I considered your approach to resetting the timer on every character entered, detected by a TextChanged event. This requires a numerous calls to the timer, but is certainly doable. However, I looked at what the user will do and decided that adding half a second to the scan would not be disadvantageous. Typically the user will extend his/her arm and scan the barcode. The arm will then be retracted and the user will check the screen to see if the item was validated. They may see the last of the characters going into the field and then a slight delay, which will be assumed to be communication time to the server. By they time they can reach the screen with the other hand to click the next popup box the data is validated and I only used one call to a Callback timer. In my testing this approach has worked well - I have not missed any extended scans and I may even be able to back the delay off to 200 msec.

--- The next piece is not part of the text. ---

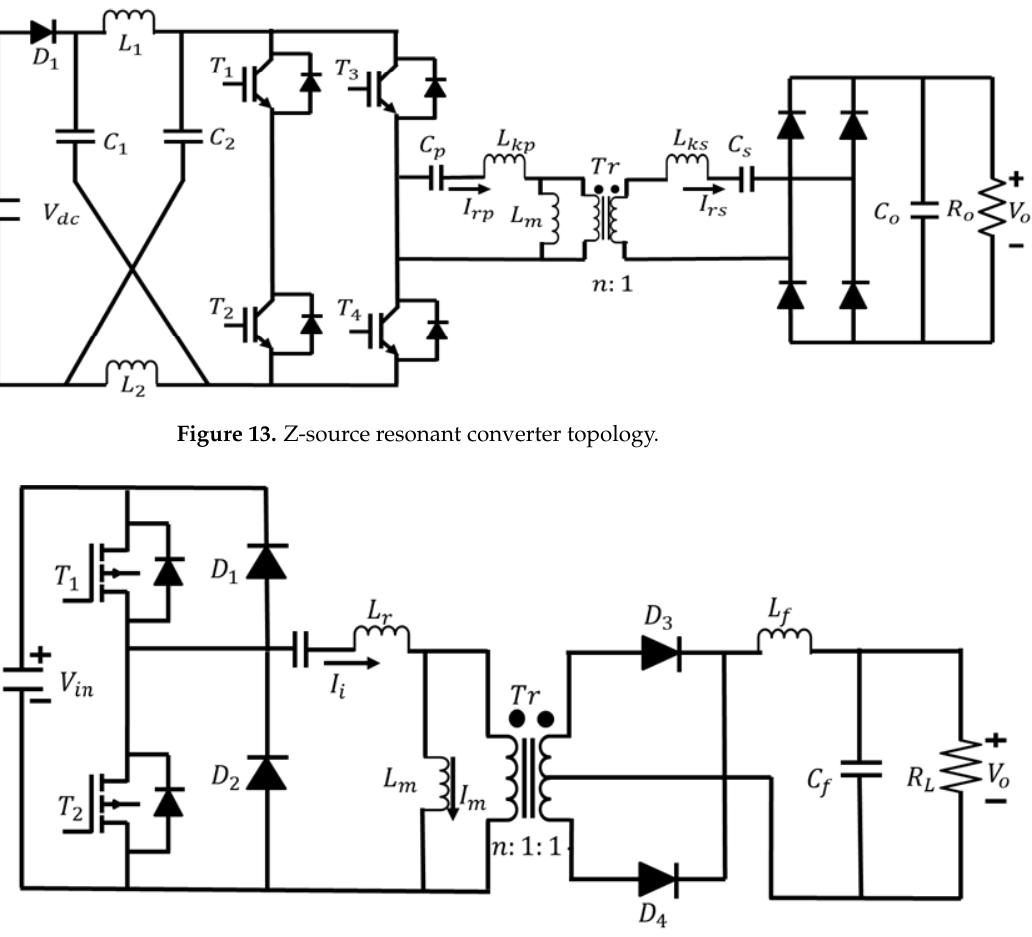
Figure 14. Converter topology for Interior Permanent Magnet Synchronous Motor (IPMSM).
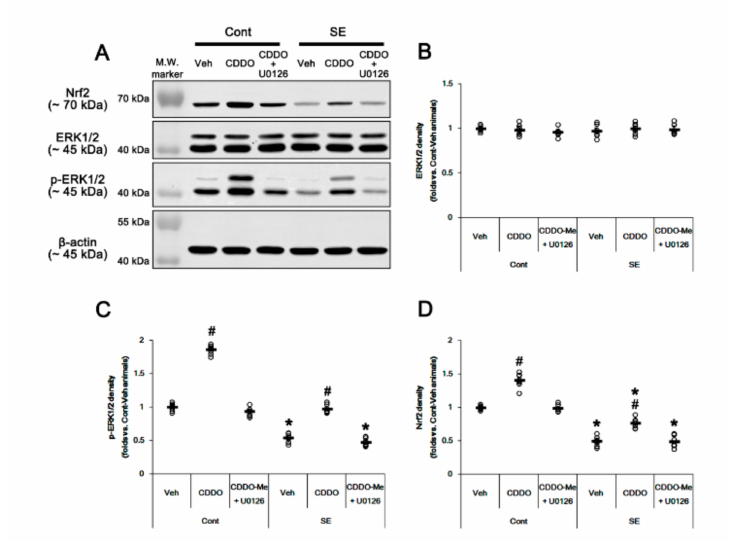
Figure 6. E ff ects of CDDO-Me and U0126 co-treatment on Nrf2 expression and ERK1 / 2 activity (phosphorylation) following SE. Under physiological conditions, CDDO-Me increases ERK1 / 2 phosphorylation and Nrf2 expression. CDDO-Me also attenuates SE-induced reductions in ERK1 / 2 phosphorylation and Nrf2 expression. U0126 co-treatment abolishes the CDDO-Me-induced upregulation of ERK1 / 2 phosphorylation and Nrf2 expression under physiological and post-SE conditions. ( A ) Representative Western blots of Nrf2, ERK1 / 2, and p-ERK1 / 2. ( B , D ) Quantification of ERK1 / 2 ( B ), p-ERK1 / 2 ( C ), and Nrf2 ( D ) levels based on Western blot data. Open circles indicate each individual value. Horizontal and vertical bars indicate mean value and S.E.M., respectively (mean ± S.E.M.; *,# p < 0.05 vs. control animals and vehicle, respectively, one-way ANOVA followed by Newman-Keuls post hoc test; n =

Thanks for the suggestions.

Wait, what kinds of barcodes are you scanning? Code 39, for example, cannot encode a space character, so if you had the wedge transmit a space after scanning, you’d know for sure the scan was complete.

FYI, Code 39 does support spaces, both in the native charset and the ASCII extension. The general advice is sound though; any ordinary character or pattern of characters guaranteed not to be included in the value is fair game. As I said earlier, I believe the manual gave the example of the ^ character (e.g., ^VALUE^). Could be something like ~VALUE~ or #VALUE# or [[VALUE]] too.